Мощно, велико ты было, столетие! Дух веков прежних
Пал пред твоим алтарем ниц и безмолвен, дивясь.
Но твоих сил недостало к изгнанию всех духов ада,
Брызжущих пламенный яд чрез многотысящный век.
А. Н. Радищев. Осьмнадцатое столетие
По самому краю гиблого света течет стылая Сосьва-река. А куда течет – неведомо, и там, за рекой, пусто, только зверь пушистый сигает. Вот на этом-то берегу, распевая псалмы и богохульствуя, одинокий старик с полудня копал могилу.
Ненастно было…
– Ай-ай, дел наделал – всего и не упомнишь!
Зато и был он князь двух империй (Российской и Римской), генералиссимус и ордена Андрея Первозванного кавалер. Сердечный друг, «мин херц Данилыч», его высокое сиятельство Алексашка Меншиков – на краю света, в армяке мужичьем, бородатый и страшный, и вот… видит бог: копает могилу!
Для дочери. Для Марьюшки. Для царевой невесты.
– И вознесо-ох избранна-аго-о, – пропел Меншиков сипло.
А в могиле было ему даже хорошо: не обдувал ветер, что забегает с тундры, не виднелись из ямы постылые крыши Березова-городка. Только чистые облаци над головой старика – плывут и плывут в незнаемое.

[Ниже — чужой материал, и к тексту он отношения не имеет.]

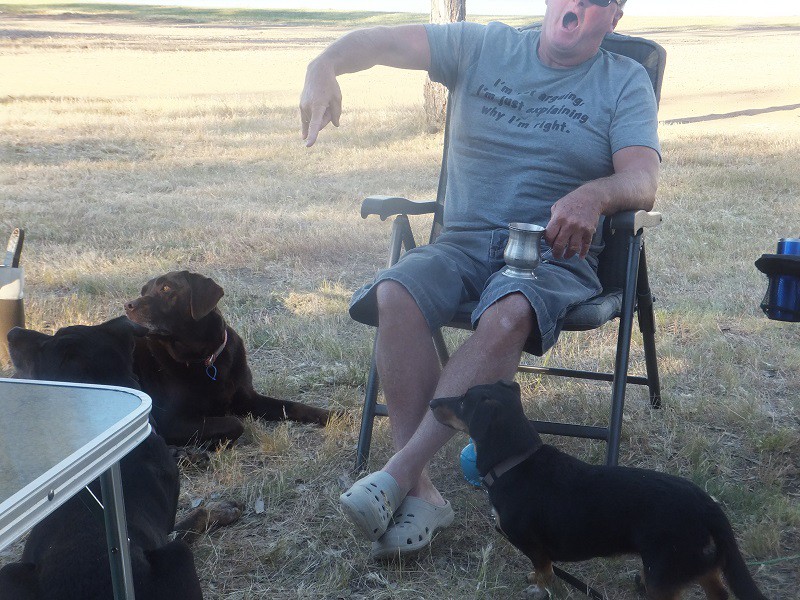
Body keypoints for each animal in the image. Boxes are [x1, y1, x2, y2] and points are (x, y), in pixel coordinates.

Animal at [0, 316, 241, 600]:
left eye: (47, 342)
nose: (11, 332)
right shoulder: (167, 532)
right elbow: (189, 522)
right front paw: (220, 510)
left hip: (8, 572)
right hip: (178, 556)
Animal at [124, 270, 332, 446]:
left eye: (166, 288)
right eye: (143, 291)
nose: (128, 306)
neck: (205, 360)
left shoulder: (248, 399)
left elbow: (292, 406)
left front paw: (330, 414)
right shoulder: (170, 422)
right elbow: (234, 423)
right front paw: (212, 444)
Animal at [430, 381, 768, 600]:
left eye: (463, 401)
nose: (432, 402)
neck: (516, 461)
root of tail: (708, 505)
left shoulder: (532, 545)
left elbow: (545, 571)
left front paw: (540, 588)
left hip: (663, 576)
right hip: (698, 565)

Под вечер вернулся Данилыч к себе в домишко, что срубил саморучно (бревна-то в два венца клал, окошки-то в кругляк вывел – на зависть одичалым березовцам). Семейство опального князя, выплакивая глаза, сумерничало в нетопленых горницах. Всего двое и остались: сын его Санька да девка малая – тоже Александра. Супругу-то свою, Дарью Михайловну, еще под Казанью навеки оставил – на самом берегу Волги зарыл ее, когда в ссылку обозом тянулись.

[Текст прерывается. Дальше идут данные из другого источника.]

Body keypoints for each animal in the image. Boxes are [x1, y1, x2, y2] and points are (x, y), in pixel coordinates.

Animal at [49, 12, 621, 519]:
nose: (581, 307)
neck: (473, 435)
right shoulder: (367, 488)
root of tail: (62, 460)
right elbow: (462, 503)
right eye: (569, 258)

– Будет вам! – цыкнул Меншиков на детей. – Пряники-то писаны на Москве остались. И скулить – неча… Мой грех вижу в том, что не отведали вы ранее горбушки серенькой.
Раздул лучину – прошел к покойнице. В кедровом гробу, обитом сукном изнутри, покоилась царская невеста – княжна Марья. А жития ей было осьмнадцать лет. И хвори она никакой не знала – просто тоска приключилась. «В Москву, – плакала перед смертью, – в Москву бы мне…» Торчал теперь из кружев остренький носик, а губы раскрылись в смерти – губы, царем недавно целованные.
Меншиков подул на замерзшие пальцы, долго и неумело вдевал серьги в занемевшие мочки покойницы. Вдел кое-как, и затрясся в рыданиях гордый подбородок:
– Эх, Марьюшка… быть бы тебе императрицей! Почто не отдал я тебя за Сапегу? Жила бы в Польше… Внука бы мне… внука!